Which lines in the material below contain the string "radius", matching case exactly? Copy each of those lines in full.

┄┄┄┄┄┄┄┄┄┄

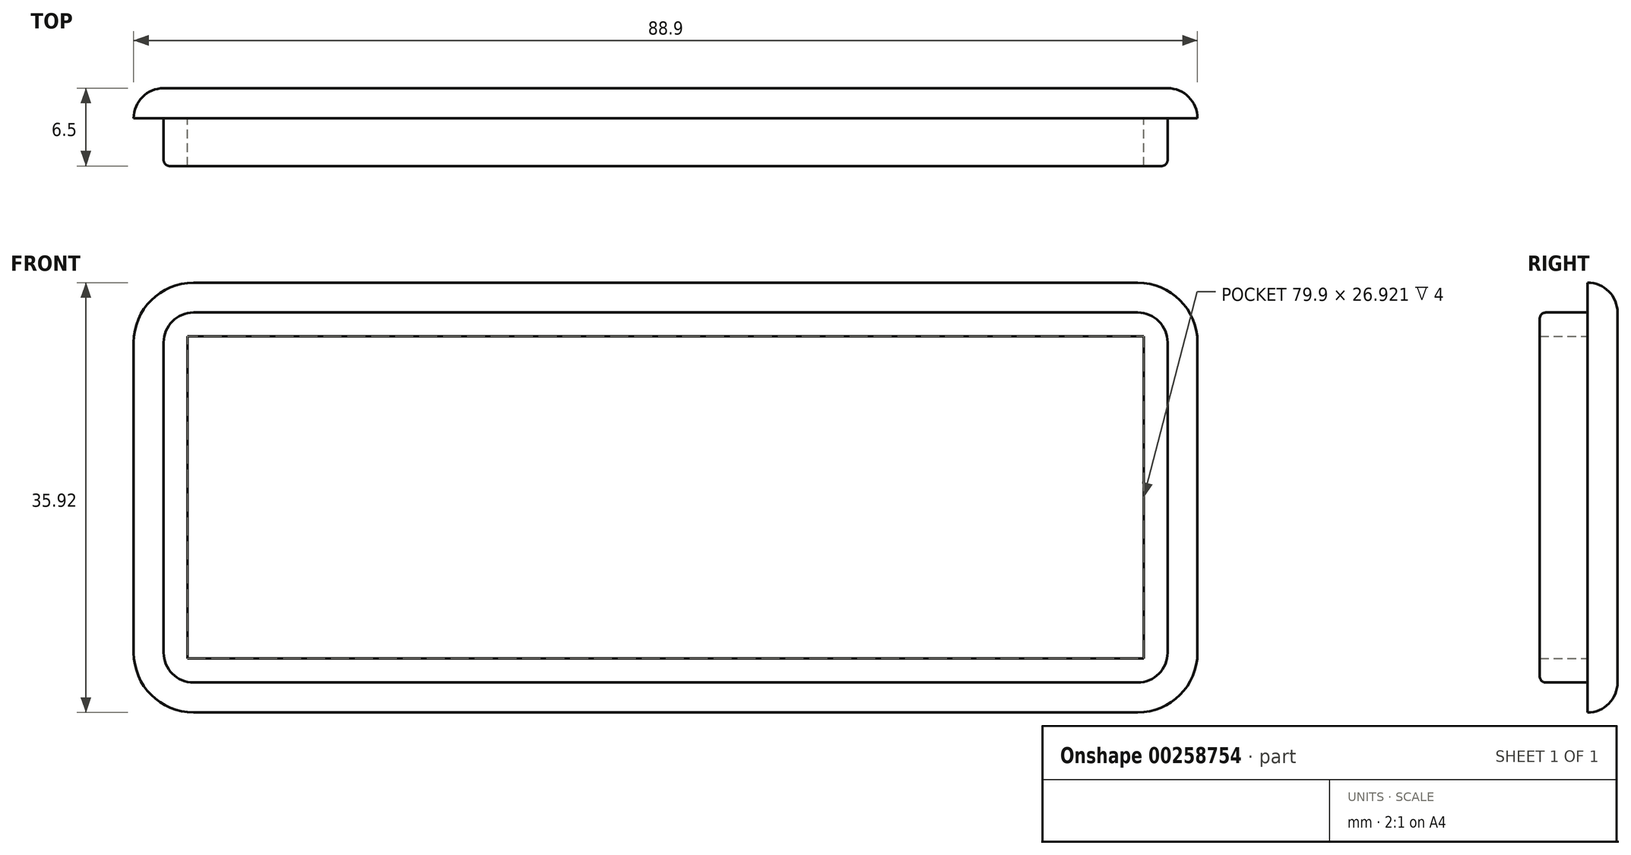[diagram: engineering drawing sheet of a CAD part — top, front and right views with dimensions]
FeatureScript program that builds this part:
annotation { "Feature Type Name" : "Feature", "Feature Type Description" : "" }
export const myFeature = defineFeature(function(context is Context, id is Id, definition is map)
    precondition{}
    {
        {
            assignVariable(context, id + "F0", {"name" : "t", "anyValue" : 2.5});
        }
        {
            assignVariable(context, id + "F1", {"name" : "fillet", "anyValue" : 5});
        }
        {
            var Q0;
            Q0=qCreatedBy(makeId("Front.planeOp"),FACE);
            var sketch = newSketch(context, id + "F2", { "sketchPlane" : qUnion([Q0])});
            skLineSegment(sketch, "E0.bottom", {"start": v(-44.45, -17.96) * mm, "end": v(44.45, -17.96) * mm});
            skLineSegment(sketch, "E0.top", {"start": v(-44.45, 17.96) * mm, "end": v(44.45, 17.96) * mm});
            skLineSegment(sketch, "E0.left", {"start": v(-44.45, -17.96) * mm, "end": v(-44.45, 17.96) * mm});
            skLineSegment(sketch, "E0.right", {"start": v(44.45, -17.96) * mm, "end": v(44.45, 17.96) * mm});
            skPoint(sketch, "E0.middle", {"position": v(0, 0) * mm});
            skSolve(sketch);
        }
        {
            var Q0;
            Q0 = qSketchRegion(id + "F2", true);
            extrude(context, id + "F3", {"entities" : qUnion([Q0]), "oppositeDirection" : true, "depth" : (getVariable(context, 't')) * mm});
        }
        {
            var Q0;
            Q0=makeQuery(id+"F3.opExtrude","SWEPT_EDGE",EDGE,{"disambiguationData":[OSD([sQuery(id+"F2.wireOp",EDGE,"E0.top"),sQuery(id+"F2.wireOp",EDGE,"E0.right")])]});
            var Q1;
            Q1=makeQuery(id+"F3.opExtrude","SWEPT_EDGE",EDGE,{"disambiguationData":[OSD([sQuery(id+"F2.wireOp",EDGE,"E0.bottom"),sQuery(id+"F2.wireOp",EDGE,"E0.right")])]});
            var Q2;
            Q2=makeQuery(id+"F3.opExtrude","SWEPT_EDGE",EDGE,{"disambiguationData":[OSD([sQuery(id+"F2.wireOp",EDGE,"E0.bottom"),sQuery(id+"F2.wireOp",EDGE,"E0.left")])]});
            var Q3;
            Q3=makeQuery(id+"F3.opExtrude","SWEPT_EDGE",EDGE,{"disambiguationData":[OSD([sQuery(id+"F2.wireOp",EDGE,"E0.top"),sQuery(id+"F2.wireOp",EDGE,"E0.left")])]});
            fillet(context, id + "F4", {"entities" : qUnion([Q0, Q1, Q2, Q3]), "radius" : (getVariable(context, 'fillet')) * mm, "tangentPropagation" : true, "allowEdgeOverflow" : false});
        }
        {
            var Q0;
            Q0=qCreatedBy(makeId("Front.planeOp"),FACE);
            var sketch = newSketch(context, id + "F5", { "sketchPlane" : qUnion([Q0])});
            skLineSegment(sketch, "E1.bottom", {"start": v(-44.45, -17.96) * mm, "end": v(44.45, -17.96) * mm, "construction": true});
            skLineSegment(sketch, "E1.top", {"start": v(-44.45, 17.96) * mm, "end": v(44.45, 17.96) * mm, "construction": true});
            skLineSegment(sketch, "E1.left", {"start": v(-44.45, -17.96) * mm, "end": v(-44.45, 17.96) * mm, "construction": true});
            skLineSegment(sketch, "E1.right", {"start": v(44.45, -17.96) * mm, "end": v(44.45, 17.96) * mm, "construction": true});
            skPoint(sketch, "E1.middle", {"position": v(0, 0) * mm});
            skLineSegment(sketch, "E2.0", {"start": v(-41.95, -15.46) * mm, "end": v(41.95, -15.46) * mm});
            skLineSegment(sketch, "E2.1", {"start": v(-41.95, -15.46) * mm, "end": v(-41.95, 15.46) * mm});
            skLineSegment(sketch, "E2.2", {"start": v(-41.95, 15.46) * mm, "end": v(41.95, 15.46) * mm});
            skLineSegment(sketch, "E2.3", {"start": v(41.95, -15.46) * mm, "end": v(41.95, 15.46) * mm});
            skLineSegment(sketch, "E3.0", {"start": v(-39.95, 13.46) * mm, "end": v(39.95, 13.46) * mm});
            skLineSegment(sketch, "E3.1", {"start": v(-39.95, -13.46) * mm, "end": v(-39.95, 13.46) * mm});
            skLineSegment(sketch, "E3.2", {"start": v(-39.95, -13.46) * mm, "end": v(39.95, -13.46) * mm});
            skLineSegment(sketch, "E3.3", {"start": v(39.95, -13.46) * mm, "end": v(39.95, 13.46) * mm});
            skSolve(sketch);
        }
        {
            var Q0;
            Q0 = qSketchRegion(id + "F5", true);
            extrude(context, id + "F6", {"entities" : qUnion([Q0]), "operationType" : NewBodyOperationType.ADD, "depth" : 4 * mm});
        }
        {
            var Q0;
            Q0=makeQuery(id+"F6.opExtrude","SWEPT_EDGE",EDGE,{"disambiguationData":[OSD([sQuery(id+"F5.wireOp",EDGE,"E2.0"),sQuery(id+"F5.wireOp",EDGE,"E2.1")])]});
            var Q1;
            Q1=makeQuery(id+"F6.opExtrude","SWEPT_EDGE",EDGE,{"disambiguationData":[OSD([sQuery(id+"F5.wireOp",EDGE,"E2.1"),sQuery(id+"F5.wireOp",EDGE,"E2.2")])]});
            var Q2;
            Q2=makeQuery(id+"F6.opExtrude","SWEPT_EDGE",EDGE,{"disambiguationData":[OSD([sQuery(id+"F5.wireOp",EDGE,"E2.0"),sQuery(id+"F5.wireOp",EDGE,"E2.3")])]});
            var Q3;
            Q3=makeQuery(id+"F6.opExtrude","SWEPT_EDGE",EDGE,{"disambiguationData":[OSD([sQuery(id+"F5.wireOp",EDGE,"E2.2"),sQuery(id+"F5.wireOp",EDGE,"E2.3")])]});
            fillet(context, id + "F7", {"entities" : qUnion([Q0, Q1, Q2, Q3]), "radius" : (getVariable(context, 'fillet') - getVariable(context, 't')) * mm, "tangentPropagation" : true, "allowEdgeOverflow" : false});
        }
        {
            var Q0;
            Q0=makeQuery(id+"F3.opExtrude","CAP_EDGE",EDGE,{"disambiguationData":[OSD([sQuery(id+"F2.wireOp",EDGE,"E0.bottom")])],"isStart":false});
            fillet(context, id + "F8", {"entities" : qUnion([Q0]), "radius" : (getVariable(context, 't')) * mm, "tangentPropagation" : true, "allowEdgeOverflow" : false});
        }
        {
            var Q0;
            Q0=makeQuery(id+"F6.opExtrude","CAP_EDGE",EDGE,{"disambiguationData":[OSD([sQuery(id+"F5.wireOp",EDGE,"E2.3")])],"isStart":false});
            fillet(context, id + "F9", {"entities" : qUnion([Q0]), "radius" : .5 * mm, "tangentPropagation" : true, "allowEdgeOverflow" : false});
        }
    });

┄┄┄┄┄┄┄┄┄┄

■ TASK RESPONSE ■
            fillet(context, id + "F4", {"entities" : qUnion([Q0, Q1, Q2, Q3]), "radius" : (getVariable(context, 'fillet')) * mm, "tangentPropagation" : true, "allowEdgeOverflow" : false});
            fillet(context, id + "F7", {"entities" : qUnion([Q0, Q1, Q2, Q3]), "radius" : (getVariable(context, 'fillet') - getVariable(context, 't')) * mm, "tangentPropagation" : true, "allowEdgeOverflow" : false});
            fillet(context, id + "F8", {"entities" : qUnion([Q0]), "radius" : (getVariable(context, 't')) * mm, "tangentPropagation" : true, "allowEdgeOverflow" : false});
            fillet(context, id + "F9", {"entities" : qUnion([Q0]), "radius" : .5 * mm, "tangentPropagation" : true, "allowEdgeOverflow" : false});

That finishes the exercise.